*** Data for processing ***

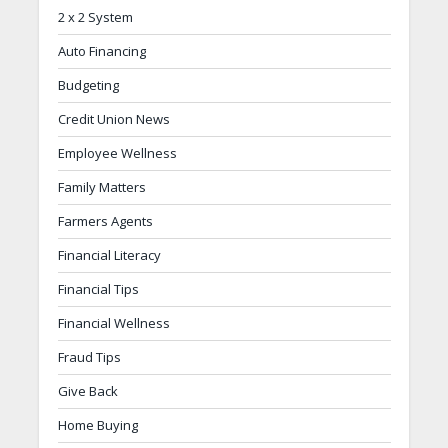
2 x 2 System
Auto Financing
Budgeting
Credit Union News
Employee Wellness
Family Matters
Farmers Agents
Financial Literacy
Financial Tips
Financial Wellness
Fraud Tips
Give Back
Home Buying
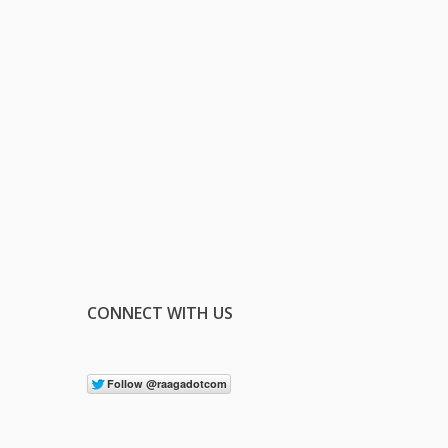
CONNECT WITH US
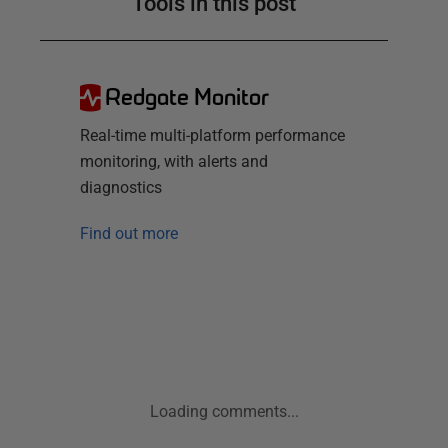
Tools in this post
Redgate Monitor
Real-time multi-platform performance
monitoring, with alerts and
diagnostics
Find out more
Loading comments...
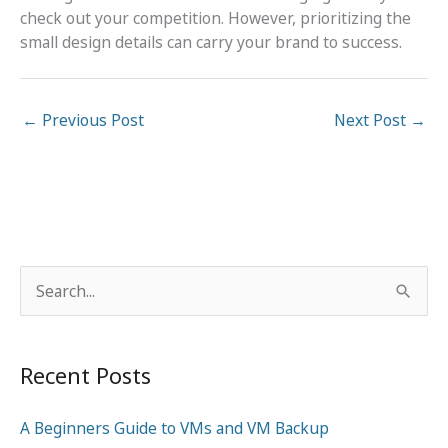
check out your competition. However, prioritizing the
small design details can carry your brand to success.
←
Previous Post
Next Post
→
S
e
a
Recent Posts
r
c
A Beginners Guide to VMs and VM Backup
h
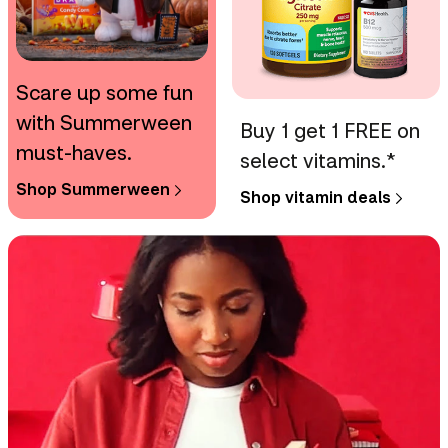
Scare up some fun
with Summerween
Buy 1 get 1 FREE on
must-haves.
select vitamins.*
Shop Summerween
Shop vitamin deals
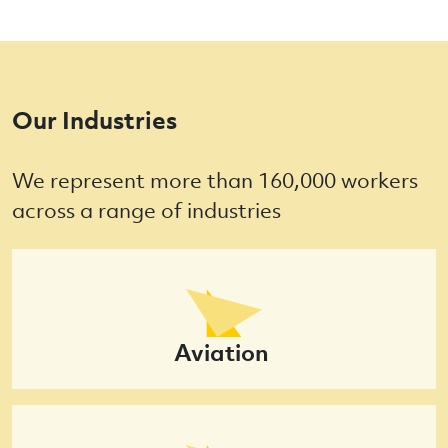
Our Industries
We represent more than 160,000 workers
across a range of industries
Aviation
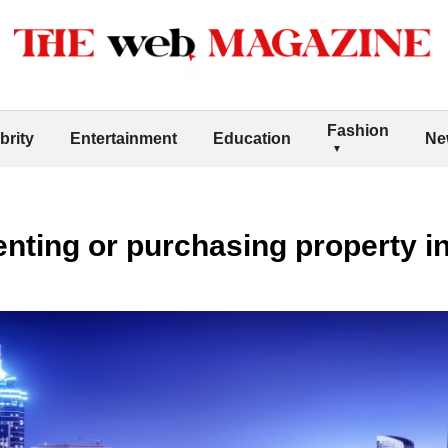
Fashion
brity
Entertainment
Education
Ne
renting or purchasing property i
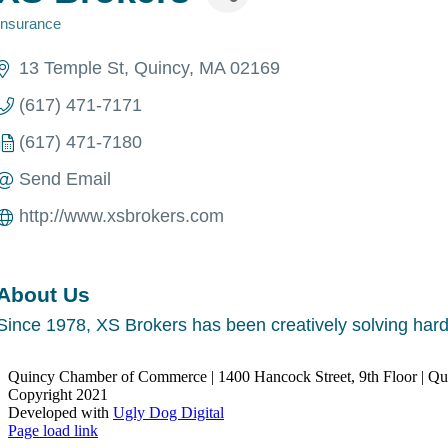
Insurance
Categories
13 Temple St
Quincy
MA
02169
(617) 471-7171
(617) 471-7180
Send Email
http://www.xsbrokers.com
About Us
Since 1978, XS Brokers has been creatively solving hard-
Quincy Chamber of Commerce | 1400 Hancock Street, 9th Floor | Q
Copyright 2021
Developed with
Ugly Dog Digital
LinkedIn
Facebook
Instagram
X
YouTube
Page load link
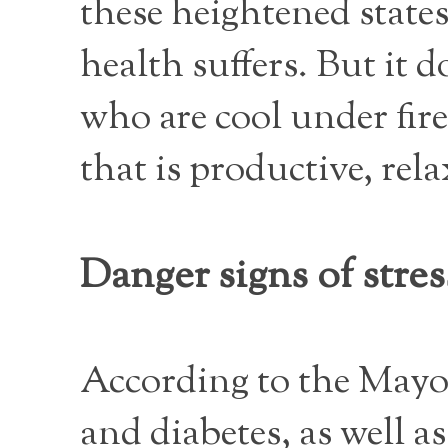
these heightened state
health suffers. But it 
who are cool under fir
that is productive, rel
Danger signs of stres
According to the Mayo C
and diabetes, as well as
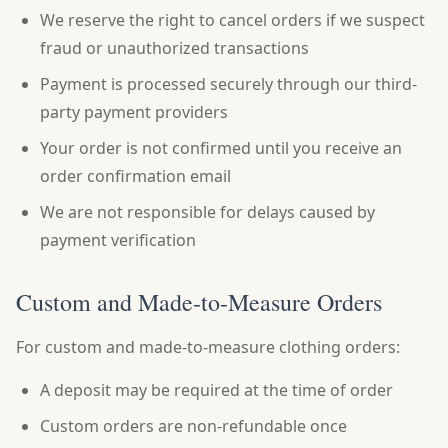
We reserve the right to cancel orders if we suspect
fraud or unauthorized transactions
Payment is processed securely through our third-
party payment providers
Your order is not confirmed until you receive an
order confirmation email
We are not responsible for delays caused by
payment verification
Custom and Made-to-Measure Orders
For custom and made-to-measure clothing orders:
A deposit may be required at the time of order
Custom orders are non-refundable once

*** End of Data for processing ***

Your instructions ->
A word-for-word copy of the entries above is what is needed, without any images.

Result of this exercise ->
2 x 2 System
Auto Financing
Budgeting
Credit Union News
Employee Wellness
Family Matters
Farmers Agents
Financial Literacy
Financial Tips
Financial Wellness
Fraud Tips
Give Back
Home Buying
CONNECT WITH US
Tools in this post
Redgate Monitor
Real-time multi-platform performance
monitoring, with alerts and
diagnostics
Find out more
Loading comments...
check out your competition. However, prioritizing the
small design details can carry your brand to success.
←
Previous Post
Next Post
→
S
e
a
Recent Posts
r
c
A Beginners Guide to VMs and VM Backup
h
Scare up some fun
with Summerween
Buy 1 get 1 FREE on
must-haves.
select vitamins.*
Shop Summerween
Shop vitamin deals
Our Industries
We represent more than 160,000 workers
across a range of industries
Aviation
Fashion
brity
Entertainment
Education
Ne
renting or purchasing property i
Insurance
Categories
13 Temple St
Quincy
MA
02169
(617) 471-7171
(617) 471-7180
Send Email
http://www.xsbrokers.com
About Us
Since 1978, XS Brokers has been creatively solving hard-
Quincy Chamber of Commerce | 1400 Hancock Street, 9th Floor | Q
Copyright 2021
Developed with
Ugly Dog Digital
LinkedIn
Facebook
Instagram
X
YouTube
Page load link
these heightened state
health suffers. But it 
who are cool under fir
that is productive, rel
Danger signs of stres
According to the Mayo C
and diabetes, as well as
We reserve the right to cancel orders if we suspect
fraud or unauthorized transactions
Payment is processed securely through our third-
party payment providers
Your order is not confirmed until you receive an
order confirmation email
We are not responsible for delays caused by
payment verification
Custom and Made-to-Measure Orders
For custom and made-to-measure clothing orders:
A deposit may be required at the time of order
Custom orders are non-refundable once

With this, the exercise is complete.